After reading lecture 1 of the roughgarden notes for cs168 I thought I would try to implement consistent hashing in python. Enough people have written about consistent hashing that I don’t think I have anything interesting to add, but I will document the problem and my implementation here.
In brief, consistent hashing is a way of assigning resources -> servers such that when a new server is added, the resources mostly remain on their original server. The typical use case is for CDNs: we want to keep a list of resources and which server is hosting them. When we add or remove a server, we want the majority of the resources to remain assigned to that server for caching purposes.
If we were to take a naive solution, we might create an array of size N, where N is the number of servers we have. To figure out which server holds a resource, we would take the hash of the resource and then modulo by N to figure out which server should be assigned that resource. The problem is that if we add or remove a server, every resource’s assigned server will shift over.

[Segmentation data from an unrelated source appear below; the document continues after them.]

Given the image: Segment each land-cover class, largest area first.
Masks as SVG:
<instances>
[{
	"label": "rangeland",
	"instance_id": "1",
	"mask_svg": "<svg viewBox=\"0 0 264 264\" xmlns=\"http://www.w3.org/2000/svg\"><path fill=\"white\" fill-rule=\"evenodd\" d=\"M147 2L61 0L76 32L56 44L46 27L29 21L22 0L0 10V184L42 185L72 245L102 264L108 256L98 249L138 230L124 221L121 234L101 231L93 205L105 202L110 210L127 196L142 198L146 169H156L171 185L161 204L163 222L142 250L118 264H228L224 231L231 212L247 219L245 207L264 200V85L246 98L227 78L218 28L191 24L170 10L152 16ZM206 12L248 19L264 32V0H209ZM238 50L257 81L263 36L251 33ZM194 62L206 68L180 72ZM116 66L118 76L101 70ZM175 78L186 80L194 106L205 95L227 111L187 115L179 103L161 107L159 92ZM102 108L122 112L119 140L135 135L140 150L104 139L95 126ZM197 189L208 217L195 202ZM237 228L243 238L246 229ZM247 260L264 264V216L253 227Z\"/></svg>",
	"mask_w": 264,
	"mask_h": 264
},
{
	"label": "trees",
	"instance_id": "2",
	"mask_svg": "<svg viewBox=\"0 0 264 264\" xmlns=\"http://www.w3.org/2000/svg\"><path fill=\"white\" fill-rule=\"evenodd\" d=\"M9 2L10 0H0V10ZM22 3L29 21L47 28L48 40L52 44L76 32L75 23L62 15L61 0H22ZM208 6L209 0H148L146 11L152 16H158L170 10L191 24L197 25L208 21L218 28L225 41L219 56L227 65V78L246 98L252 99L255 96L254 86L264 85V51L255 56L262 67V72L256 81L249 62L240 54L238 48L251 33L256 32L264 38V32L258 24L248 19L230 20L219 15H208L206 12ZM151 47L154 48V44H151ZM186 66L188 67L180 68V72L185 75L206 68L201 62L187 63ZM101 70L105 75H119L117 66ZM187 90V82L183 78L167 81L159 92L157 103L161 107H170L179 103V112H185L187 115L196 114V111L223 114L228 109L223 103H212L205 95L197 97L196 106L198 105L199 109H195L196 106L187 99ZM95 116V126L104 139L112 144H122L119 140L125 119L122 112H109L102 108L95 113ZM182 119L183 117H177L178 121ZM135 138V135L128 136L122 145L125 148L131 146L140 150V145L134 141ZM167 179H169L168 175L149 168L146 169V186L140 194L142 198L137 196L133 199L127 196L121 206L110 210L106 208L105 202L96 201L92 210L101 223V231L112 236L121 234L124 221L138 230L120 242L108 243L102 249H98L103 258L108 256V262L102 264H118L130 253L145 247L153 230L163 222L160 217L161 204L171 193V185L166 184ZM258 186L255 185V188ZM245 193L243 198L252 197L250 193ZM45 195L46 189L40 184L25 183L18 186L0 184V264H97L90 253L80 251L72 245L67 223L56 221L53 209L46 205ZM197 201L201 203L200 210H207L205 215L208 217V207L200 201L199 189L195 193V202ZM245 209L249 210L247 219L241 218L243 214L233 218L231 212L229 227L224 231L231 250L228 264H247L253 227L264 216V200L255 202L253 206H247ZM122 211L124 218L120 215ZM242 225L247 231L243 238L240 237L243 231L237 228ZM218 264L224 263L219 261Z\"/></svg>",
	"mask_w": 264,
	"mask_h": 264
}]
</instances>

Consistent hashing gets around this problem by doing the following: we hash servers and resources into the same hash table. To figure out which server holds a resource, we walk rightwards from the resource until we find a server. When we add a new server, we just place it into a new spot in the hash table. If we get to the end of the hash table and don’t find a server, we continue searching from the front. When we add a new server, it takes over all the resources between the server to its left and the server to its right in the hash table.
Conceptually, the idea is elegant and simple - but there are two main issues: 1) how do we implement this hash table and 2) how do we reduce variance: if we have bad luck, it might be possible to insert two servers next to each other, causing one server to have many more resources cached on it than the other.
The simplest way to implement consistent hashing is the following: for each server, we insert its hash into a sorted list. When we want to find where a resource belongs, we do a binary search on the hash of the resource and find the next element in the list. Done! Insertions: O(N) into an array, Lookups: O(lg N)
Another method would be to use a binary tree: we hash each server and insert it into a binary tree and since we expect the hash function to be random-ish, the binary tree depth should grow logarithmically. Insertions: log(N), Lookups: log(N), deletions: log(N), find successor: log(N)
If we want to get even more complex, we can use van emde boas trees which have anticipated search time of log log M where M is the expected number of items in the the vEB tree.
For my purposes, I went with a binary tree and ended up implementing the following operations:
class ServerTree(): def add_server(self, num_copies) def remove_server(self) def successor(self, resource)
To reduce variance, we add multiple copies of each server to our hash table. The ideal number is to use log(K) replicas of each server, where K is the amount of resources we are expecting to store. If we want to store 1 billion resources, then we should use lg(1e9) replicas of each server to balance their load. By adding multiple copies, we will reduce the probability that one server gets over-saturated compared to its neighbors.